Sweet Dreams?
Dear That’s Life,
Before I even begin this article, I want you to know that I am completely fine. Thank G-d, my health scare last week was just that – a scare. I appreciate the care and concern from all those who knew and want to personally thank the medical professionals involved in my case.
All that being said, amidst a variety of medications, I was given high doses of steroids as part of my treatment. Having never been on steroids before, I was unprepared for some of the side effects. I lost my voice for a number of days, sounding more like I had a sore throat than anything else. I also had no sense of taste, as if a film or coating had blanketed the inside of my mouth. One morning I started eating a banana, only to make a face when it was completely bland. After opening a second banana, I bit into it but this one also lacked flavor. About to throw that one out as well, my husband stopped me. “Why do you keep throwing out these bananas?” he asked. “They’re bland,” I said, annoyance in my voice. “They taste like nothing.” Quicker than I am, he figured out the problem. “It’s not the bananas,” he said, sarcastically. “It’s you.” And so began the week of being able to taste nothing.

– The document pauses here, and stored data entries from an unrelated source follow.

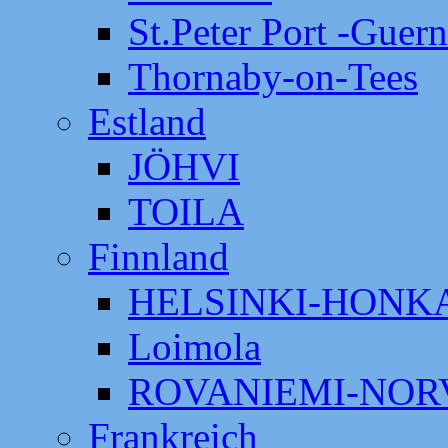
St.Peter Port -Guer
Thornaby-on-Tees
Estland
JÖHVI
TOILA
Finnland
HELSINKI-HON
Loimola
ROVANIEMI-NOR
Frankreich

The strangest side effect of the medication, however, was what it did to my sleeping patterns. To put it lightly, there were no patterns – all I did was sleep. Within a matter of days I seemed to catch up on all the sleep I had been missing for months. And if I was not asleep, I was in a fog, moving slower than usual, struggling sometimes to find the right word. When I awoke, it was as if I had slept for days, but was not well rested. My next thought was wondering when I could go back to sleep, needing to schedule naps throughout the day. And with complete certainty I knew that within approximately 20 minutes of taking my steroids, I would be rendered useless. Assuming the fetal position beneath my blanket, I dozed off to Never-Neverland, where the next of the crazy side effects appeared.

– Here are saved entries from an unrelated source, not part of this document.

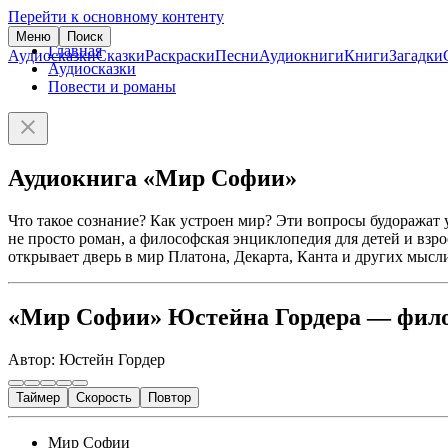
Перейти к основному контенту
Меню
Поиск
Главная
Аудиосказки
Сказки
Раскраски
Песни
Аудиокниги
Книги
Загадки
Аудиосказки
Повести и романы
Аудиокнига «Мир Софии»
Что такое сознание? Как устроен мир? Эти вопросы будоража
не просто роман, а философская энциклопедия для детей и вз
открывает дверь в мир Платона, Декарта, Канта и других мысл
«Мир Софии» Юстейна Гордера — фило
Автор: Юстейн Гордер
Таймер
Скорость
Повтор
Мир Софии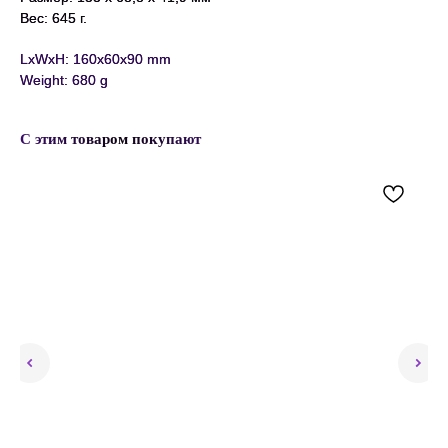
Вес: 645 г.
LxWxH: 160x60x90 mm
Weight: 680 g
С этим товаром покупают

Having never in my life either smoked nor done any illicit drugs, the following experience was completely foreign. I dreamt wild, outlandish and vivid dreams every night while taking steroids. I would awake at any point and remember each dream clearly, as if it had just taken place or was real as the hand in front of my face. There seemed to be nothing imaginary about any one of them. Rather, they were so alive that I specifically remember repeatedly asking someone who showed up in one of them if this was all just a bad dream. Even after I was awake, I was unsure that what I had dreamt had not actually occurred. I am confident at least one psychologist will read into my dreams, claiming they unlocked some inner demons with which I have struggled for years. Instead, I will add my own personal psychological assessment of each episode – let’s see who is right.

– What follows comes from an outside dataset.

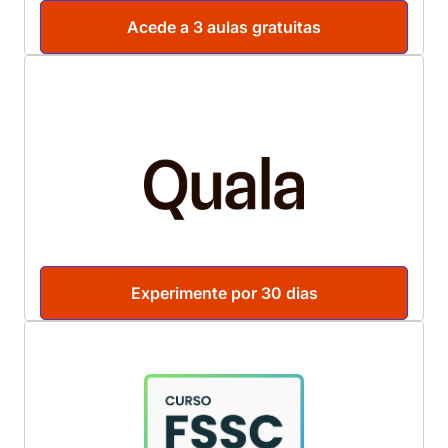
Acede a 3 aulas gratuitas
Experimente por 30 dias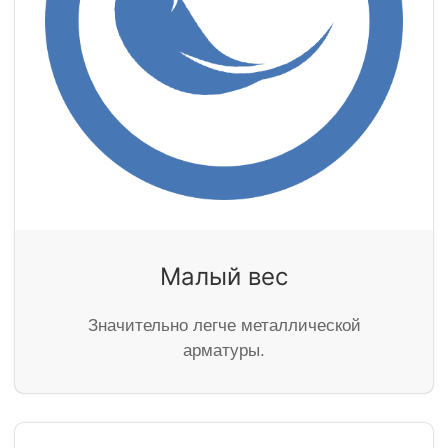
Малый вес
Значительно легче металлической
арматуры.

There was the dream in which I climbed down a manhole on the Belt Parkway so I could drop off a package of money and documents in order to obtain answers to an exam. I have a vivid memory of setting up a white sawhorse with bright orange stripes while dodging oncoming traffic. Unable to clearly discern what was fact or fiction, I actually woke up and thought I had done some of this. Of course the crazy part of the dream was that there was someone waiting for me in the tunnel beneath the Belt Parkway. I was not alone. I do not know who that person was, but he asked me what I was doing there. I explained I was there to drop the bags and the money in order to get the answer key. It seemed to be a logical explanation. He was satisfied with my answer and so ended the Belt Parkway dream. (Assessment – I am still remorseful about cheating on a quiz in second grade for which I got caught.)
There was the dream when my husband yelled at me for wearing very high heels. In general, I like being tall but what I like more is being even taller. The higher the heel the better and while I will not wear a pair of shoes that hurt my feet, I will wear a pair that propel me to a stratosphere in which the air is thin. In my dream, however, my husband and I are standing in the garage, walking out to my car – and I am actually wearing stilts. “Why must you make me feel so short?” he yelled as I tried to manage on my footgear sans the dexterity of a circus performer. Only days later did I ask him if this had actually occurred. “Nope,” he said, reminding me that it still does not bother him when I wear high heels. (Assessment – I actually do feel badly about it.)
Of course, there is always the dream when you show up somewhere without wearing any clothes. I have had that dream even without steroids. Yet, I had never dreamt I arrived at work in the pajamas I actually worn to bed that night, only to continue working instead of going home to change. In this dream, I produced an entire radio program while wearing plaid flannel pants and no one told me I looked funny. Everyone including the host and other team members associated with the show were there and wore appropriate clothing while I, on the other hand, did not. I awoke in the same outfit I had seen myself wearing in the dream. (Assessment – I need a vacation.)
Then there was the time I dreamt there were helicopters flying overhead while news coverage of our area claimed that drugs, guns and grenades had been found in our sleepy town of Woodmere. I woke up and thought I actually heard the sound of choppers. Lo and behold, that was the only one that was real. Even I could not have made that one up.